כג  כִּי לֹא-נַחַשׁ בְּיַעֲקֹב, וְלֹא-קֶסֶם בְּיִשְׂרָאֵל; כָּעֵת, יֵאָמֵר לְיַעֲקֹב וּלְיִשְׂרָאֵל, מַה-פָּעַל, אֵל.23 For there is no enchantment with Jacob, neither is there any divination with Israel; now is it said of Jacob and of Israel: 'What hath God wrought!'

And so, the Midianites attempted to use kesamim and keshafim of various sorts to win the war. Pinchas wearing the bigdei kehuna was representative of the Divine presence, of Hashem championing their cause, and that the Israelite people had been chosen. When the Midianim tried to use magic to win, or to escape their fate, by making use of Bilaam's powers, Pinchas showed them the tzitz, either because it had Hashem's name engraved on it or because it has Kodesh LaHashem engraved on it, where the former would represent Hashem's control and the latter would represent Israelite chosenness. This caused them to plummet, not because the tzitz is magical, but because their plummeting represents the sudden failure of their magic, in catastrophic circumstances.

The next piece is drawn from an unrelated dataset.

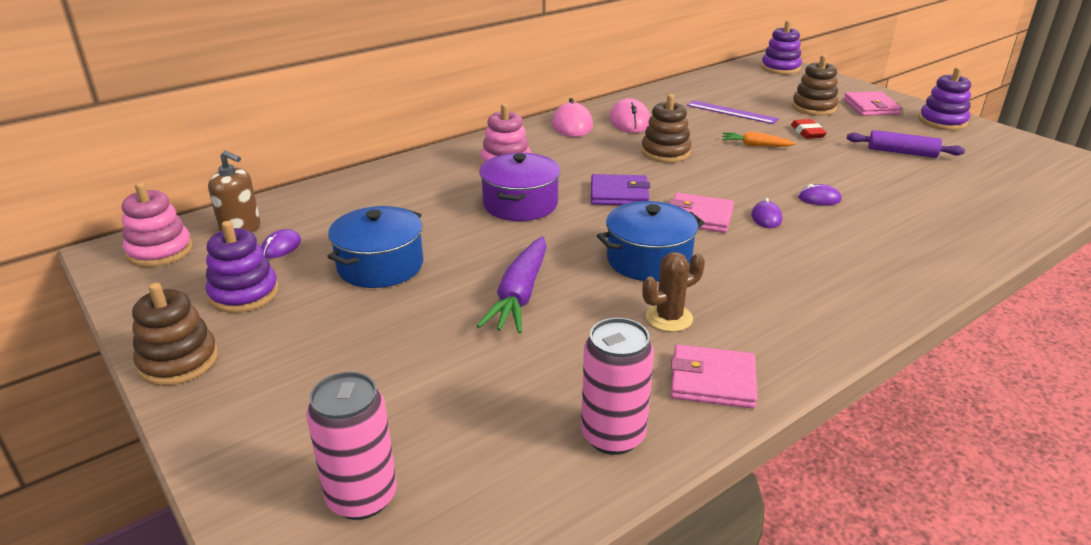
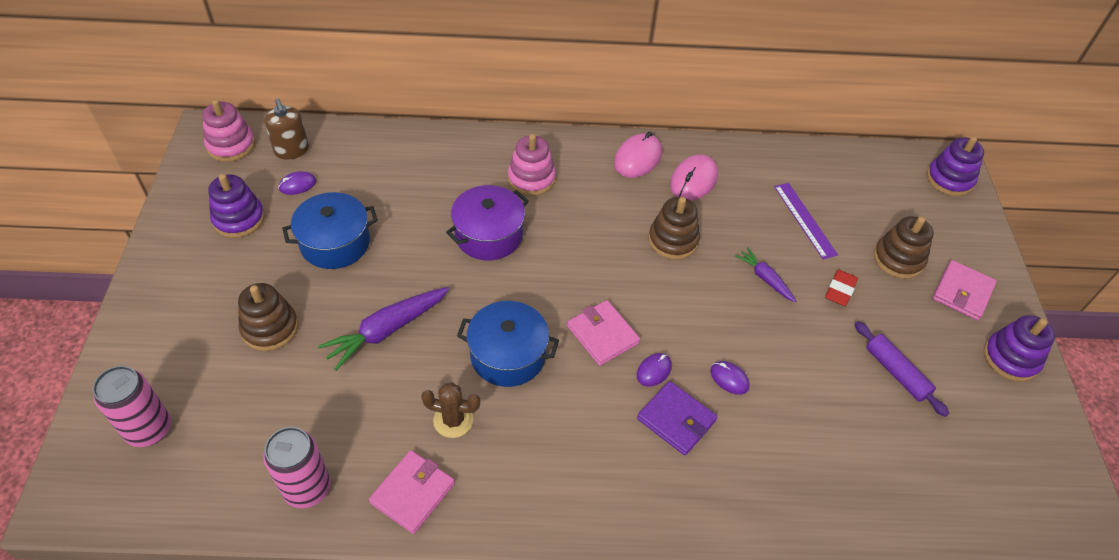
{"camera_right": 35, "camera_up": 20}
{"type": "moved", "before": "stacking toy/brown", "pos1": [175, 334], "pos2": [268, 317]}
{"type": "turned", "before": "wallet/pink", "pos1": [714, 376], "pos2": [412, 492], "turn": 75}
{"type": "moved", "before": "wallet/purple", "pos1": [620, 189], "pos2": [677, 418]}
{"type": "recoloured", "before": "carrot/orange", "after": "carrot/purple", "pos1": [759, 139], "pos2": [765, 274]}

Whether or not this midrash was also intended literally, it would be a shame to focus on only the literal level (and possibly reject that), and miss out on its full import.


yaak said...

The Eitz Yosef explains that the כח הקדושה of the ציץ caused the כח הטומאה of the מלכי מדין and Bil'am to flee.

Don't forget the tzitz was also used to identify the women 3 and over - see Rashi 31:17, quoting Yevamot 60b. Rashi in Yavamot ד"ה פניה מוריקות says נס היה.

joshwaxman said...

good point. especially the latter may indicate a broader miraculous role for the tzitz in this event, and therefore indicate that this was intended literally.

i wonder, in terms of this, whether 'leratzon' in Shemot 28 which they indicate shows for acceptance and not for punishment, is combined with 'kodesh laHashem', as a form of test whether they were fit to marry into the priesthood...


joshwaxman said...

another nice data point, btw, is midrash aggada, where he has them pass before the aron, rather than the tzitz:

perhaps this was to be consistent with the man de'amar of aron over tzitz, from before.

Nosson Gestetner said...

Funny, I just learnt a ma'amar in the Sfas Emes that is very, VERY apt.

Nosson Gestetner said...

I should share so that I'm not just linking your readers elsewhere - everything (in this case, the implements that had direct results eg kings fall out the sky) is form Hashem.